KindWhat it represents
companyThe organisation you’re scoping (logical container).
domainA root domain you own (acme.com).
subdomainA child host under a known domain (api.acme.com).
ipAn IP the host resolved to.
hostThe live HTTP/S endpoint at host:port.
technologyA server / framework / CMS fingerprinted on the host.
js_bundleAn external JS file the host serves.
findingA nuclei finding tied to a host.
secretA leaked credential from page/JS/repo source.
repoA connected GitHub/GitLab repository.
cloud_assetAn inferred AWS/GCP/Azure resource (from secret matches).
saas_serviceA detected SaaS Pilot saw in use.
idpA detected identity provider (Okta, Auth0, Azure AD, GWS).

Edge kinds and confidence

Edges are tradecraft verbs — OWNS, HAS_CHILD, RESOLVES_TO, HOSTS, RUNS, SERVES, EXPOSES, LEAKS, AUTHENTICATES_TO, FEDERATES_WITH, IMPERSONATES, MATRIX_CHAIN, and a few more — each tagged with a MITRE PRE-ATT&CK technique id.

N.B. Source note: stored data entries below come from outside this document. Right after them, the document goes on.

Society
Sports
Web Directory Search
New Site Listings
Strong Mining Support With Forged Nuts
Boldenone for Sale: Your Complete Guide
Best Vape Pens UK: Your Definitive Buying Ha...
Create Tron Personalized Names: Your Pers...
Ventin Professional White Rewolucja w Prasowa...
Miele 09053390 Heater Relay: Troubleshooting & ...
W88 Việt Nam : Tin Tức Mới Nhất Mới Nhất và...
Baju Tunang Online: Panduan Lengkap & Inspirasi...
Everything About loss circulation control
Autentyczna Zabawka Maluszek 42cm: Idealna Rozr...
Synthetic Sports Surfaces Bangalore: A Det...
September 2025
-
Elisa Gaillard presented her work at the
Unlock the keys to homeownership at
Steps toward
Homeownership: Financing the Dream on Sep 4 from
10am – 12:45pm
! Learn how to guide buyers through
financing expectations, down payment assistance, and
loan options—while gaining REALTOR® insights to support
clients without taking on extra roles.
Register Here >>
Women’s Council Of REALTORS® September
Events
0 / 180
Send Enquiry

Every edge has a confidence label that shows on screen as a colour:

  • verified (solid emerald) — we observed it. host RUNS technology is verified because we fingerprinted the response.
  • inferred (dashed amber) — follows necessarily from what we observed. idp FEDERATES_WITH saas_service is inferred when both endpoints are detected for the same company.
  • speculative (dotted zinc) — the attacker’s reasonable guess. cloud_asset HOSTS_DATA inferred-bucket based on naming conventions is speculative.

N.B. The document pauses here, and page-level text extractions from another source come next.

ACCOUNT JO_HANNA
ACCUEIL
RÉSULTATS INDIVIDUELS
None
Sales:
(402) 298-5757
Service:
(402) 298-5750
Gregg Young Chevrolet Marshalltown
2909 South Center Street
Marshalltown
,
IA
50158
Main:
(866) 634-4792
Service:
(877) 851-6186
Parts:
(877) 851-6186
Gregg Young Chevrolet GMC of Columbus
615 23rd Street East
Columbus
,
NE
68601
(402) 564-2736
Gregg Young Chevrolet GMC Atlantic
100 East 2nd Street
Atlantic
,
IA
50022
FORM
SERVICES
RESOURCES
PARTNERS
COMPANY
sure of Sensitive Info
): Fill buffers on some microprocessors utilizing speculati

The matrix-driven edges (PR15+) get their own distinct emerald-dotted treatment — same speculative confidence, but visually labelled so you know they’re catalogue hypotheses, not naming guesses.

Modes

The Attack Graph has five top-level modes (tabs at the top of the page):

  • Canonical — pre-baked queries: “Code-leak blast radius”, “Front-door pivots”, “Subdomains with live CVEs”, “Client-side JavaScript surface”, “Identity provider blast radius”, “SaaS Matrix chains”. One click → ranked path list + canvas highlight.
  • Entry Point — pick a node, walk outward N hops. The classic Bloodhound investigation.
  • Path Pair — pick A and B, get the top-k tradecraft chains between them.
  • What-if — AI hypotheses (catalogue + LLM) over the graph. Clearly framed as research, not findings.
  • All View — everything, capped at 2000 nodes. Opt-in because it’s visually heavy.

Interacting with the canvas

  • Click a node → opens the Node Inspector panel on the right with provenance, evidence, and related counts.
  • Double-click a node → expand its 1-hop neighbours in place.
  • Right-click a node → context-aware actions (view source, copy id, drill in).
  • Click an edge → if it’s a MATRIX_CHAIN, a floating panel pops with the catalogue technique chain. For other edges, the endpoints’ inspector panels show the evidence.
  • Scroll / pinch → zoom. Drag → pan.

Layout

The default layout is cose-bilkent (a force-directed algorithm). It runs once on load and settles within a second or two for graphs up to ~1000 nodes. The All View uses a looser variant with more repulsion so you can read large graphs.

The bottom-left legend explains the node colours (by kind) and the edge styles (by confidence). Toggle it open/closed with the chevron.